Internet Self-Regulation

The discussion around Internet regulation and principles is not new. It goes back to the early days of the Internet. The Internet was never a law-free zone but developed mainly in the shadow of specific governmental regulation. In contrast to telecommunication and broadcasting—which soon after its early adoption was regulated by national telecommunication and broadcasting laws—nobody introduced a national Internet law after the TCP/IP protocol opened the door for the development of a net of networks what we call today the Internet.

The self-regulatory mechanisms which were introduced by the Internet community itself—a small group of geeks and freaks in the 1970s and 1980s—was seen as sufficient enough to manage the emerging network. The RFC procedure, introduced already in 1969, provided the rules to guarantee the needed stability and flexibility and to get emerging problems under control.

One example was the ‘Netiquette’, a number of ethical norms as basic guidelines for fair Internet behavior by individual users. The netiquette was developed in the 1980s when text-based e-mail, Telnet, Usenet, Gopher and FTP from educational and research bodies dominated Internet traffic.

The World Wide Web, invented in 1991, was a watershed for the Internet. Within a couple of years the number of Internet users exploded and reached 300 million in 1995. The Internet pioneers realized quickly that they have to do something with their internal rules.

DATA EXTRACT
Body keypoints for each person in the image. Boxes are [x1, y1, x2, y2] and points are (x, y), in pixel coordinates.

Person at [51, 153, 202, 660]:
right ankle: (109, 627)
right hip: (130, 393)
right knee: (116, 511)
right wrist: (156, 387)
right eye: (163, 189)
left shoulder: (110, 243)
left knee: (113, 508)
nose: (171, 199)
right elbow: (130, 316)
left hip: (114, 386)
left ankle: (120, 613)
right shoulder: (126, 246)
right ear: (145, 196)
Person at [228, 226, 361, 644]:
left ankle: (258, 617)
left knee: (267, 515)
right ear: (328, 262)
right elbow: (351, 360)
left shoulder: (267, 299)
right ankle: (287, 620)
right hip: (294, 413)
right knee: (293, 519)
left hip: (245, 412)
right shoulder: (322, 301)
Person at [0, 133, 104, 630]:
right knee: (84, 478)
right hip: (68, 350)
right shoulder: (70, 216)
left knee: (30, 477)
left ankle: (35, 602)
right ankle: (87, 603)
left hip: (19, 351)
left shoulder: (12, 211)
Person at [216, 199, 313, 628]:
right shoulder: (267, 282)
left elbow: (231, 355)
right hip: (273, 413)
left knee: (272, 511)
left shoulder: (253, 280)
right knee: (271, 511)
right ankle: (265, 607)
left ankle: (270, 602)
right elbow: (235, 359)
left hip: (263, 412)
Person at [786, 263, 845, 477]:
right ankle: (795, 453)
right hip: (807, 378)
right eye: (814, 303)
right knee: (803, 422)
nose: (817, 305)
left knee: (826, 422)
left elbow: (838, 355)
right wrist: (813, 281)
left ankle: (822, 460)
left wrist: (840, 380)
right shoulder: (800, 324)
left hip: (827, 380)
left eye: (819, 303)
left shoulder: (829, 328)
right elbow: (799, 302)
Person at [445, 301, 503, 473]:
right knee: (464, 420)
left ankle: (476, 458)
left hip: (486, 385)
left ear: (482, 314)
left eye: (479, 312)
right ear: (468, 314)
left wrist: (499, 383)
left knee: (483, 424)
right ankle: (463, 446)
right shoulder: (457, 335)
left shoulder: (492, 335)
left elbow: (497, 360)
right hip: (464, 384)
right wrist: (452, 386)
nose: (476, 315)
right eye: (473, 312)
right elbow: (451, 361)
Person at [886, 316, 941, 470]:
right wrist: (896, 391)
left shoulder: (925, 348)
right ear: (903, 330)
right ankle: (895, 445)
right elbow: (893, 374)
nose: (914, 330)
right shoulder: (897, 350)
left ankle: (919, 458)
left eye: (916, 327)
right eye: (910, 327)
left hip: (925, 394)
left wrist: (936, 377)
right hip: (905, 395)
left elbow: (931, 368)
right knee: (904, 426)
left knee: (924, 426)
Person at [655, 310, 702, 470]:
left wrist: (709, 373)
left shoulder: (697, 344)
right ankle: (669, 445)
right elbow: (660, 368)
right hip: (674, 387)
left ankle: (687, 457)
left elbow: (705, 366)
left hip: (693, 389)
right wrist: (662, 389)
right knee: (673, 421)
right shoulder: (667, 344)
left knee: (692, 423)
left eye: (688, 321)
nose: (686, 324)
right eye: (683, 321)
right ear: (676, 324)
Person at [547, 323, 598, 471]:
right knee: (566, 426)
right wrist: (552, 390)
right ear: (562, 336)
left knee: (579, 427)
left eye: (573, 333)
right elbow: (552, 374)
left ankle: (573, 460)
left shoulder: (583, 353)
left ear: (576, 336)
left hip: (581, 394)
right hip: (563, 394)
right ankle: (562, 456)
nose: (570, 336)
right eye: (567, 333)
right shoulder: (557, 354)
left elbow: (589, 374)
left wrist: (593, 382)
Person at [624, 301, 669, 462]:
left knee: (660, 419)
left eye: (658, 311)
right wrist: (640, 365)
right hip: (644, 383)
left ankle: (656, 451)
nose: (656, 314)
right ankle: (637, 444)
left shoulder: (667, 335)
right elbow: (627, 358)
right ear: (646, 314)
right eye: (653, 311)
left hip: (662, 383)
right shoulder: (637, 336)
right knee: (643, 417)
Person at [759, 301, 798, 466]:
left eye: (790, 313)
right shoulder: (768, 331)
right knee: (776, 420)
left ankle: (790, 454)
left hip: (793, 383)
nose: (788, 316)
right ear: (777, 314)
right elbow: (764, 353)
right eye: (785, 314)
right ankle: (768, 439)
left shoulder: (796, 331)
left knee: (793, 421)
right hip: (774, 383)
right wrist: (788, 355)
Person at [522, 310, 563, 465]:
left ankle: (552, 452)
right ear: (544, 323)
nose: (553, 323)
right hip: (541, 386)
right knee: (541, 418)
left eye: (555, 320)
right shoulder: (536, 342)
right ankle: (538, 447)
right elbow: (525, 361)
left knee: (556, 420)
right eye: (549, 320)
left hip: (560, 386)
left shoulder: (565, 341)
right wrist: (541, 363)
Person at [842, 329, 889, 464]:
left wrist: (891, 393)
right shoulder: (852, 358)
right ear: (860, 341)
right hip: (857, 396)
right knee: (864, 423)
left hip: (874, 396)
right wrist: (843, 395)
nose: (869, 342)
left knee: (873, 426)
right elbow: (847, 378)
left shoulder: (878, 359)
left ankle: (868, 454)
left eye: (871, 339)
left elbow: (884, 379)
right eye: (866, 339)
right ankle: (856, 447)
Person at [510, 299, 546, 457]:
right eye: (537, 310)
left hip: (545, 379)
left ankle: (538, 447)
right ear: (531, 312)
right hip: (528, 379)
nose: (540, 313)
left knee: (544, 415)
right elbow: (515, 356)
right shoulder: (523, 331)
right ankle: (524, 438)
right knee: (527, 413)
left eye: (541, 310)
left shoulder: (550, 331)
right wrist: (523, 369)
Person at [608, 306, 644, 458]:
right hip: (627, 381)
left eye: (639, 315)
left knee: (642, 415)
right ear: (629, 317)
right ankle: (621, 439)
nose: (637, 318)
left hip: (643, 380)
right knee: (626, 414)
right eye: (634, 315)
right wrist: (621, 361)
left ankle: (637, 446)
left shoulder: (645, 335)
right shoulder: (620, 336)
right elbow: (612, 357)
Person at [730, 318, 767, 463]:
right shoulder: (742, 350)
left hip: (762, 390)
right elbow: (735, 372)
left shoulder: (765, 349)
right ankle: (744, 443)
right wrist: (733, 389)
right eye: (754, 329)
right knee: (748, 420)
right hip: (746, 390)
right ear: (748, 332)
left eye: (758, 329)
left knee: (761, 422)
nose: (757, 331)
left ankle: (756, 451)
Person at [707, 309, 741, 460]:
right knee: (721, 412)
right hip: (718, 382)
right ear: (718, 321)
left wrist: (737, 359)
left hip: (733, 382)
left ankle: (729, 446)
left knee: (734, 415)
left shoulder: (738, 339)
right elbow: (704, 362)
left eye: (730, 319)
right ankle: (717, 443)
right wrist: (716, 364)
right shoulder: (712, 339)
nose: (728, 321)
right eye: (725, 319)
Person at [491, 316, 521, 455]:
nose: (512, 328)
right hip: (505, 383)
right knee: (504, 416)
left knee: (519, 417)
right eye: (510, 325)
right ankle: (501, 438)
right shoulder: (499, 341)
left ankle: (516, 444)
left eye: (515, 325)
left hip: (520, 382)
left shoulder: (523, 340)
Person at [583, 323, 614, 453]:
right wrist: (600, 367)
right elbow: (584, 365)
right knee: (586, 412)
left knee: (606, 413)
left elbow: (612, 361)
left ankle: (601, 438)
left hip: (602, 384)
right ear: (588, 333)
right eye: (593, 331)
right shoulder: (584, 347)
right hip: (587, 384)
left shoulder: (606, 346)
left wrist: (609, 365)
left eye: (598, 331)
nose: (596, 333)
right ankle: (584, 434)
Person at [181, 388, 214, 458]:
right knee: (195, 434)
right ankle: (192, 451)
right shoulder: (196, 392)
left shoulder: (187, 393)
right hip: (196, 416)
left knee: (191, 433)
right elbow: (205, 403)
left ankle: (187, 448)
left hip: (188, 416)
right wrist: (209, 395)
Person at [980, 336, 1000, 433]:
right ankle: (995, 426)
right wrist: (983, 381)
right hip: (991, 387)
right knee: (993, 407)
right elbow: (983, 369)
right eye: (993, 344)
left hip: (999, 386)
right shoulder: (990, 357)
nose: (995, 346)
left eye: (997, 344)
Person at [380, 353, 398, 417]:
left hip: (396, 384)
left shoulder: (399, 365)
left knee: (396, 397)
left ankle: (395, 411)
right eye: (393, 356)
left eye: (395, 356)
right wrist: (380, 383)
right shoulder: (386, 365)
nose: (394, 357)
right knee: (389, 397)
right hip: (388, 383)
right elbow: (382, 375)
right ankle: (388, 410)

TASKS FOR THIS EXERCISE
1) In what year was the RFC procedure introduced, according to the passage on Internet self-regulation?
2) Write a continuation of the passage on Internet self-regulation, beginning right after its final sentence.
The listing has no connection to the passage on Internet self-regulation.

ANSWERS GIVEN
1) 1969

2)
Sally Hambridge from Intel published in October 1995 RFC 1855 which summarized and re-described the Guidelines for a ‘Netiquette on the Internet’. “Today”, wrote Hambridge, “the community of Internet users includes people who are new to the environment. These ‘Newbies’ are unfamiliar with the culture and don’t need to know about transport and protocols. In order to bring these new users into the Internet culture quickly, this Guide offers a minimum set of behaviors which organizations and individuals may take and adapt for their own use.”

RFC 1855 includes a number of good guidelines as the ‘robustness principle’, better known as Postel’s law, from RFC 761: “Be conservative in what you send; be liberal in what you accept.” But RFC 1855 also includes rules like “don’t send unsolicited mail” and “respect the copyright on material that you reproduce”. The problem with the Netiquette was that it did not have any implementation mechanism and it was known and accepted only among the small community of geeks and freaks. Responsible people respected the rules, but irresponsible behavior remained unpunished. When criminals, hate preachers, paedophiles, vandals and terrorists populated the net at the end of the 1990s, the ‘Netiquette’ reached its limits.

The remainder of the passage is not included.